Migrator Class Renamed

The Migrator class has been renamed to SchemaDetector to better reflect its purpose (detecting schema differences). A backward compatibility alias is provided but deprecated:

# Old (deprecated but still works)
from aredis_om import Migrator
await Migrator().run()

# New (recommended for production)
from aredis_om import SchemaMigrator
migrator = SchemaMigrator(migrations_dir="./migrations")
await migrator.run()

# New (for development/testing)
from aredis_om import SchemaDetector
await SchemaDetector().run()

Recommended approach for production: Use file-based migrations with SchemaMigrator for tracked, reversible schema changes.

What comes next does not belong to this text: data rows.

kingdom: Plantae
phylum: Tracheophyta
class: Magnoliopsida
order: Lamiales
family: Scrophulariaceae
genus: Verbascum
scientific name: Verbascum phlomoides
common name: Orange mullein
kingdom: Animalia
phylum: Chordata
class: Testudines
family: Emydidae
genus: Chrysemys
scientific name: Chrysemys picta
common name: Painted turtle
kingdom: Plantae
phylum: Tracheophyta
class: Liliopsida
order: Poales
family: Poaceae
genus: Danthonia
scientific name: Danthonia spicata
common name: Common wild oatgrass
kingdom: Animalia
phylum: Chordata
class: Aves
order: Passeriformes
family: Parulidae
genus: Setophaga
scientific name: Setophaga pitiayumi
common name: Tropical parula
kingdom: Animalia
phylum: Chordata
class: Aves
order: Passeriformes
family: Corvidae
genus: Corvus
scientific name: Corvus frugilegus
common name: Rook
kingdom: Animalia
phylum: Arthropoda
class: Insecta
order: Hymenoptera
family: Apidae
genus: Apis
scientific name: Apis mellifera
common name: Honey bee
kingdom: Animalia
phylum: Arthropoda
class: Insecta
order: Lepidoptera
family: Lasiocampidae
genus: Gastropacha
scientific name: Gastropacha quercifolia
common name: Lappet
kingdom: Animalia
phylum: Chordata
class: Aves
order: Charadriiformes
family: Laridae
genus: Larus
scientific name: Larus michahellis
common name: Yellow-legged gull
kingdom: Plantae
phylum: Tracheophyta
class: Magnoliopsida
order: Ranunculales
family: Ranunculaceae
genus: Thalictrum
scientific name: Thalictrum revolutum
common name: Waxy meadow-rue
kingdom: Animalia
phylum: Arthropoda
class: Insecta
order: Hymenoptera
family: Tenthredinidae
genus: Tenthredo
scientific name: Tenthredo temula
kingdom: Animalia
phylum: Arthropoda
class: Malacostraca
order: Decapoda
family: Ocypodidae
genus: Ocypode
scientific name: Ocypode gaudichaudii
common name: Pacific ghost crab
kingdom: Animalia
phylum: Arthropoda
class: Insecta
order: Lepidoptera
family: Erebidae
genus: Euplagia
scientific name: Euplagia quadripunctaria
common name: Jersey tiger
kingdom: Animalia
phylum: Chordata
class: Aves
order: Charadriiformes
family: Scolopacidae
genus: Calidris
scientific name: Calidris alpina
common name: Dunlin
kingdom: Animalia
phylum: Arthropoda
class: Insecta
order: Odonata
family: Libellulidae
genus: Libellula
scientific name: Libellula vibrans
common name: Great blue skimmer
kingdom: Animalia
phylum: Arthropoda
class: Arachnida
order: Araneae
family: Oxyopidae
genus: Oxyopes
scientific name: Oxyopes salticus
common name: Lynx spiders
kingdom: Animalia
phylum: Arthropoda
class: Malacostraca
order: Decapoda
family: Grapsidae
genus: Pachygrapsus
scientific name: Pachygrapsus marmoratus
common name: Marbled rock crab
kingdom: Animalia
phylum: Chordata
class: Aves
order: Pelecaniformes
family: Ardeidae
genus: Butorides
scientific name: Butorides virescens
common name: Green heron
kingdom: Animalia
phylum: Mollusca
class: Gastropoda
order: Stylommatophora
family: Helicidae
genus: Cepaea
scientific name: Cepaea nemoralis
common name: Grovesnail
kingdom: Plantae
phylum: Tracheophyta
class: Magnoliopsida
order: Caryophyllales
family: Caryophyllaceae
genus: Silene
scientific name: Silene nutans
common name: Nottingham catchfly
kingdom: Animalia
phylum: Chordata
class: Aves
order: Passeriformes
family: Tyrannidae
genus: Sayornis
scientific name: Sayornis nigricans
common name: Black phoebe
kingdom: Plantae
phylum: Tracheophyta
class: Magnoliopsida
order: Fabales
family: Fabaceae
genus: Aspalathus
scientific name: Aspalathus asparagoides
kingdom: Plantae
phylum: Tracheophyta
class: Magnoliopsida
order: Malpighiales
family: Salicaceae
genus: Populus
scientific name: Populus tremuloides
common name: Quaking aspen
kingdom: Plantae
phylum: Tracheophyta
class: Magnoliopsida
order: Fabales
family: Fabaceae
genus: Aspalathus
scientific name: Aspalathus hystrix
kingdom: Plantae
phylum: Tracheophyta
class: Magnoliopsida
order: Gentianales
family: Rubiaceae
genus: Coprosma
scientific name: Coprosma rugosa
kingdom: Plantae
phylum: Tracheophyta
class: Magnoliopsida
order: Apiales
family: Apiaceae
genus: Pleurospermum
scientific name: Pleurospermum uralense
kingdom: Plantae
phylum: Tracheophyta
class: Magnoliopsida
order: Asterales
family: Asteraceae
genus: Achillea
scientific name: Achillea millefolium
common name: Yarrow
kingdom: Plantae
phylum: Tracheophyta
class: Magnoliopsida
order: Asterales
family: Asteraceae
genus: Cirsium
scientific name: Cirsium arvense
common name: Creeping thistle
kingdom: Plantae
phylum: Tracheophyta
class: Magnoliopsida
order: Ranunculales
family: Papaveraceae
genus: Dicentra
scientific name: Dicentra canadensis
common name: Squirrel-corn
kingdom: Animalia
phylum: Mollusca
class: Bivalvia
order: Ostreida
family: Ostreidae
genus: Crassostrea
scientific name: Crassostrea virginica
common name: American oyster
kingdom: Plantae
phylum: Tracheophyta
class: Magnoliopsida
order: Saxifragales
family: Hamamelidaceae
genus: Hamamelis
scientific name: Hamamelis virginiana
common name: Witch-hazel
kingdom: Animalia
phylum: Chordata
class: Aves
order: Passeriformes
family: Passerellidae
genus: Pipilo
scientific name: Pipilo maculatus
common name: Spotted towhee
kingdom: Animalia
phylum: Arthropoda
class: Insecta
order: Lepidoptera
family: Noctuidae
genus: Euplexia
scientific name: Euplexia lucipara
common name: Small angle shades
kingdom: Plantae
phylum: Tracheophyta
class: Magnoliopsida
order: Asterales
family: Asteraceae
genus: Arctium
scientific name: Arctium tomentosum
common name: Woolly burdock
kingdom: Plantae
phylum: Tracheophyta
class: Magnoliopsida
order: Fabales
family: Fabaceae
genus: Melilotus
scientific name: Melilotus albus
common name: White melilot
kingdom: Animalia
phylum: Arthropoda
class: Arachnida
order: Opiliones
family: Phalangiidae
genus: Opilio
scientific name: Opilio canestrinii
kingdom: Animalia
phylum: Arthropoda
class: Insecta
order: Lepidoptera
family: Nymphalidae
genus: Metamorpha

For development: Use om index rebuild for quick iteration, or SchemaDetector programmatically.

Next Steps

After successful migration:

  1. Update your code to take advantage of datetime range queries
  2. Remove redundant index=True from fields where not needed
  3. Test performance with the new NUMERIC datetime indexing
  4. Update documentation to reflect new model syntax

Example: Complete Migration

Here's a complete before/after example:

Before (0.x)

class User(HashModel):
    name: str = Field(index=True)
    email: str = Field(index=True)
    created_at: datetime.datetime = Field(index=True)
    age: int = Field(index=True, sortable=True)
    bio: str = Field(index=True, full_text_search=True)

After (1.0)

class User(HashModel, index=True):
    name: str = Field(index=True)
    email: str = Field(index=True)
    created_at: datetime.datetime  # Now supports range queries!
    age: int = Field(sortable=True)
    bio: str = Field(full_text_search=True)

# New capabilities:
recent_users = await User.find(
    User.created_at > datetime.now() - timedelta(days=30)
).sort_by('created_at').all()

This migration unlocks powerful new datetime query capabilities while maintaining backward compatibility for most use cases.